**Description of the task:** Below are records; count the lines that contain "įvesti" and give only the total.
*** Opening of Data ***
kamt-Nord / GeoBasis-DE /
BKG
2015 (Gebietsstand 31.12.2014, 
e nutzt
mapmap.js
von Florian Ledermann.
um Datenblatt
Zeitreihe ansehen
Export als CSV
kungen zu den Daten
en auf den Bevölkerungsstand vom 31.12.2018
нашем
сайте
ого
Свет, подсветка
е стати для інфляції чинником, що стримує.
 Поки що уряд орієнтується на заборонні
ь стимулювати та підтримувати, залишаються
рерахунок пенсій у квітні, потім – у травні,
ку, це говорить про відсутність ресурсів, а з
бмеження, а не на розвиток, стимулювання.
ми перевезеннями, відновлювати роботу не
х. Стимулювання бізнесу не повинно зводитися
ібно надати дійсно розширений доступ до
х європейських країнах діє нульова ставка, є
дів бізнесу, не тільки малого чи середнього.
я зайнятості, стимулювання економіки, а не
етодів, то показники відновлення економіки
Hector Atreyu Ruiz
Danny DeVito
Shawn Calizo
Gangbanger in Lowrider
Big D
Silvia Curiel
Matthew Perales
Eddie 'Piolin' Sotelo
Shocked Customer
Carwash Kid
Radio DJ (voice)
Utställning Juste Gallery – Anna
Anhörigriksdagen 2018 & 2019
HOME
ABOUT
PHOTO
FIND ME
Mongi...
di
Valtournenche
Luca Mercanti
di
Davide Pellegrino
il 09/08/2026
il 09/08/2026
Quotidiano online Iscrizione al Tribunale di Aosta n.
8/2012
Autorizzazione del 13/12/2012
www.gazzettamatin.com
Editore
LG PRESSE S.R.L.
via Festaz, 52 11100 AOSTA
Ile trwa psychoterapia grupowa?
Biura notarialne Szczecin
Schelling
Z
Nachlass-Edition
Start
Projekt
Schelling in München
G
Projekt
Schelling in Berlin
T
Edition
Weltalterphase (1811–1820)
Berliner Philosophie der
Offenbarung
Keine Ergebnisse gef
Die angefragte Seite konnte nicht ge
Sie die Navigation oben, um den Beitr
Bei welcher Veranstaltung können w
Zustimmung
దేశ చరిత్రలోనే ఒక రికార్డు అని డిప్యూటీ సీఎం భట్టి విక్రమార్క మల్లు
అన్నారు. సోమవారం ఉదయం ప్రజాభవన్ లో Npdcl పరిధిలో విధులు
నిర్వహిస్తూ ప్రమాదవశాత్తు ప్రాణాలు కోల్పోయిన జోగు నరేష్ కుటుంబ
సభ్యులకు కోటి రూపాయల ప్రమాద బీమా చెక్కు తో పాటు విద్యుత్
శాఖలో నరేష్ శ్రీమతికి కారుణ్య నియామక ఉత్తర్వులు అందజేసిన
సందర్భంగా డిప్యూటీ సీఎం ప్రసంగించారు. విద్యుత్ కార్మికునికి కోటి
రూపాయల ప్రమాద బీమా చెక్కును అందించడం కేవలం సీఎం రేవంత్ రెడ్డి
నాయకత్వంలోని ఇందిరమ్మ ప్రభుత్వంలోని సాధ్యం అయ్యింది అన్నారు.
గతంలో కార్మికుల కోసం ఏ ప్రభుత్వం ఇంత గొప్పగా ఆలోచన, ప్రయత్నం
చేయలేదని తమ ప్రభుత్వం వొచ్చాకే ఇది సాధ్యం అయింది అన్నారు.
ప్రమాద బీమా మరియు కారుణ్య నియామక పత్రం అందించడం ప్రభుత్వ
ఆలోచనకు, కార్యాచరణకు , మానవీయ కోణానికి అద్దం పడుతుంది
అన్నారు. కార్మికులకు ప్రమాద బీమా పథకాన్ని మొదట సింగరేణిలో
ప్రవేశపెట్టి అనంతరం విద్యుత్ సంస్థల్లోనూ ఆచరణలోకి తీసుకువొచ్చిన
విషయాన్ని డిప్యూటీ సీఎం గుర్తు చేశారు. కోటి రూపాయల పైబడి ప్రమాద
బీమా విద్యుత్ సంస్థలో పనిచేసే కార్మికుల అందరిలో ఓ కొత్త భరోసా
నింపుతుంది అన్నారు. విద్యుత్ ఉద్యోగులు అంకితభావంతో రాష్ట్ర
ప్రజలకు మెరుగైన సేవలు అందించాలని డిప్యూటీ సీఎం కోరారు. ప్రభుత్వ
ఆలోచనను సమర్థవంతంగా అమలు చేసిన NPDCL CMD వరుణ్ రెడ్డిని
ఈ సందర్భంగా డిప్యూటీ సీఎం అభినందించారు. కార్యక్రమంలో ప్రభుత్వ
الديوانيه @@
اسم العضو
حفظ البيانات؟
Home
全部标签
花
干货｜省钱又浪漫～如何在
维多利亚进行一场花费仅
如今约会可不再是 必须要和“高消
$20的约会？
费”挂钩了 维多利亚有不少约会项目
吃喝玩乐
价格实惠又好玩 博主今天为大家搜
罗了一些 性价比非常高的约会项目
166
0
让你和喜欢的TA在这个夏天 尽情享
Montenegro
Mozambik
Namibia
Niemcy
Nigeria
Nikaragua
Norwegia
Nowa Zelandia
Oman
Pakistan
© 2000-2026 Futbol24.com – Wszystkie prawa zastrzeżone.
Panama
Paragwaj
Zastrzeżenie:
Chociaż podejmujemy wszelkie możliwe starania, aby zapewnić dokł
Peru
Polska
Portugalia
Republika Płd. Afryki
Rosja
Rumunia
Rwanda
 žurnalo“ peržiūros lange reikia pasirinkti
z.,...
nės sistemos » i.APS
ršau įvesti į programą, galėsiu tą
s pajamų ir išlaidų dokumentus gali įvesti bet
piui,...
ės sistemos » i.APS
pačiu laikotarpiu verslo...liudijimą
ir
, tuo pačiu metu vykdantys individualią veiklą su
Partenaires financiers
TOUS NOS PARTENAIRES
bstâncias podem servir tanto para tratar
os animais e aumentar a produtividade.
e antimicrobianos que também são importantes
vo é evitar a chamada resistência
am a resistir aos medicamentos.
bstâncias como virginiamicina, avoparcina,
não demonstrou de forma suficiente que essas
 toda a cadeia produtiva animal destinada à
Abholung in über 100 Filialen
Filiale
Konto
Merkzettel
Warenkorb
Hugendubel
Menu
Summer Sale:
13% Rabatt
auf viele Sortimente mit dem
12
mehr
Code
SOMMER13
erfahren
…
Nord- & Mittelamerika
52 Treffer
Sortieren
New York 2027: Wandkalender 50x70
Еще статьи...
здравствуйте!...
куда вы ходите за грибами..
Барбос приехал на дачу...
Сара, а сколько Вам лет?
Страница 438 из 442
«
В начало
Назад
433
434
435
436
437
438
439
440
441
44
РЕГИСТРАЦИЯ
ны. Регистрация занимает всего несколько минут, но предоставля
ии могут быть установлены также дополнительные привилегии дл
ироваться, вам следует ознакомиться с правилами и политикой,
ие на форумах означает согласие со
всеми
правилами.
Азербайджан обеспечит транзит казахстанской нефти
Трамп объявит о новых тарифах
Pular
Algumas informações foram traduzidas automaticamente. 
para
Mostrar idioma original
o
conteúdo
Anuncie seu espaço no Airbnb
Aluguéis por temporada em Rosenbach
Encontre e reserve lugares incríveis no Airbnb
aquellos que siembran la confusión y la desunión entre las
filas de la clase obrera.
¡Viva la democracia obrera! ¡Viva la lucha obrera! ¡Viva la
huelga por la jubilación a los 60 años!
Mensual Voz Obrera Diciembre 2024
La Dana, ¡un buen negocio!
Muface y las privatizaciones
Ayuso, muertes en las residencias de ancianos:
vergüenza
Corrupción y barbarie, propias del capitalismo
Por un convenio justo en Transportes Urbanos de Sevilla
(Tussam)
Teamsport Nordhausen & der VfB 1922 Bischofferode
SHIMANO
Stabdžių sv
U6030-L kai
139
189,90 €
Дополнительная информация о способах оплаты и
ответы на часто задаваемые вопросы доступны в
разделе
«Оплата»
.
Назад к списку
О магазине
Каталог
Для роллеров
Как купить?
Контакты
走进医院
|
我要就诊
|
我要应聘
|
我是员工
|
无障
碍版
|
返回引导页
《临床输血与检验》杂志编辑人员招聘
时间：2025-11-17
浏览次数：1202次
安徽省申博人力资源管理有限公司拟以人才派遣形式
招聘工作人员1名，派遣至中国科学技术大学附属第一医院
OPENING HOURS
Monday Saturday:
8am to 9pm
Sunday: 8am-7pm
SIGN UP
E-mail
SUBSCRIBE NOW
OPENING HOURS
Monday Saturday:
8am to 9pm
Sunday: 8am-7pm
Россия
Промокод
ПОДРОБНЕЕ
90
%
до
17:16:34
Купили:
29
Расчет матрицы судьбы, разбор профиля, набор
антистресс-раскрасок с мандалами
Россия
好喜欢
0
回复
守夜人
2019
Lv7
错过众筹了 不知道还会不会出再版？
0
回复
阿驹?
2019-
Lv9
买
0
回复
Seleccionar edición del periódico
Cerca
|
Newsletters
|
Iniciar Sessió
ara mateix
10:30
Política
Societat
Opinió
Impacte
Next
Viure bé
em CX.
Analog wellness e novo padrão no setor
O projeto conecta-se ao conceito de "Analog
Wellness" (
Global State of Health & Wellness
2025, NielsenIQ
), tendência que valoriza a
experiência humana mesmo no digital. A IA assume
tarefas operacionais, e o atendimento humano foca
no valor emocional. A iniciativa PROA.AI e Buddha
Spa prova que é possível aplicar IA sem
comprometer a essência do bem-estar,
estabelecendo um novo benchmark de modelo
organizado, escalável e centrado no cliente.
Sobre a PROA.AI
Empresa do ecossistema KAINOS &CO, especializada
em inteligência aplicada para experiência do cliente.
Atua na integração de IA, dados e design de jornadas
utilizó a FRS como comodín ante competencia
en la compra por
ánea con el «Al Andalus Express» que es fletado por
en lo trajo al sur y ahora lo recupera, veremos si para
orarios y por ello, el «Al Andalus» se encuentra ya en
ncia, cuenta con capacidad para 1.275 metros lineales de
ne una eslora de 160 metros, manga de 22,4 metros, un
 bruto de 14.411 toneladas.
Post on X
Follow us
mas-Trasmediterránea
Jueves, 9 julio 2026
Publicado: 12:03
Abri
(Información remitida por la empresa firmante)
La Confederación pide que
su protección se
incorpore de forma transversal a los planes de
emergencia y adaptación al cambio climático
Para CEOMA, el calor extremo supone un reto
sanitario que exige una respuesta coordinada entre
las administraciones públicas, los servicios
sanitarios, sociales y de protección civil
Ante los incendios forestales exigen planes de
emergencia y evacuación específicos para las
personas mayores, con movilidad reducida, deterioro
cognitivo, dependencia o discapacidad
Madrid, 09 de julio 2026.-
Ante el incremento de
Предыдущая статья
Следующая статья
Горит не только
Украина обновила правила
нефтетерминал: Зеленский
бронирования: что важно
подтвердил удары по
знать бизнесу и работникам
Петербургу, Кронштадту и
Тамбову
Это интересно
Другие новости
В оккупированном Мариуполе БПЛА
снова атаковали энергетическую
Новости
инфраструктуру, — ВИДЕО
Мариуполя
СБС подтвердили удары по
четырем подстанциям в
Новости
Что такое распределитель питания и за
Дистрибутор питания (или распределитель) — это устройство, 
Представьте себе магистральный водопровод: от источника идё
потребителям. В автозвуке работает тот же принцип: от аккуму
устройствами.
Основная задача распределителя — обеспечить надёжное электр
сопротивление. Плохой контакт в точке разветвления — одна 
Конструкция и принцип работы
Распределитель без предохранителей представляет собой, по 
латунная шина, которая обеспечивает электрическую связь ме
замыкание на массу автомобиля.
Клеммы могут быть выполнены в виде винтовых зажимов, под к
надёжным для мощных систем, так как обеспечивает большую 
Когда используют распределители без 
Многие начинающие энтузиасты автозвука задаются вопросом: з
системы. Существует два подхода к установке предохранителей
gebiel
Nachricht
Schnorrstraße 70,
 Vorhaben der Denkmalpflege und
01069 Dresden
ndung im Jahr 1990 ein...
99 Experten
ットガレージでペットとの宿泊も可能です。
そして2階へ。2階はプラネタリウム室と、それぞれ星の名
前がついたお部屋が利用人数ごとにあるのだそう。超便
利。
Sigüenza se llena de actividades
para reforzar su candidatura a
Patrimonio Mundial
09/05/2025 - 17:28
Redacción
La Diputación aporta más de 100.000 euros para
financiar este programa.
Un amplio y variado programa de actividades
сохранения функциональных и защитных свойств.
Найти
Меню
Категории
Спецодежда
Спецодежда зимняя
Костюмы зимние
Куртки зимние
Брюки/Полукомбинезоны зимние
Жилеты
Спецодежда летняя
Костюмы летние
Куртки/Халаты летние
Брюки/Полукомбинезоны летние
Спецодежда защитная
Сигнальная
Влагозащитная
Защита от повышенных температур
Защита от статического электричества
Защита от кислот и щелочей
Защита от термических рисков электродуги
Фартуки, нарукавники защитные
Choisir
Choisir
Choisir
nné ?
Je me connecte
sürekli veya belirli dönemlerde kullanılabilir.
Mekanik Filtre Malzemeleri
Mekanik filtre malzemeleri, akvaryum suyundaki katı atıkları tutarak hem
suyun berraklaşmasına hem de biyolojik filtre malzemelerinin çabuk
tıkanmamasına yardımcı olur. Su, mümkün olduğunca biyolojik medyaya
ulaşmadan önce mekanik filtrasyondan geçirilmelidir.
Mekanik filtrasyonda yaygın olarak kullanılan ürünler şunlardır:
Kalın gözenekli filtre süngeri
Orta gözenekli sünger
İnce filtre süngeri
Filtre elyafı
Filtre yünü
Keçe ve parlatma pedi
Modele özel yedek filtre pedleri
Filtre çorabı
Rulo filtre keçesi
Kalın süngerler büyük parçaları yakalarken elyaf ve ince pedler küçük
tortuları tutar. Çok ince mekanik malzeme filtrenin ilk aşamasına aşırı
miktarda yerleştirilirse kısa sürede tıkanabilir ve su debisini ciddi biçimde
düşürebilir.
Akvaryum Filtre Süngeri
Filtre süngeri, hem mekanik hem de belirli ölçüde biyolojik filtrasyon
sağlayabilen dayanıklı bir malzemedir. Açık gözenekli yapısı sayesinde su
*** Close of Data ***
**Answer section:** 2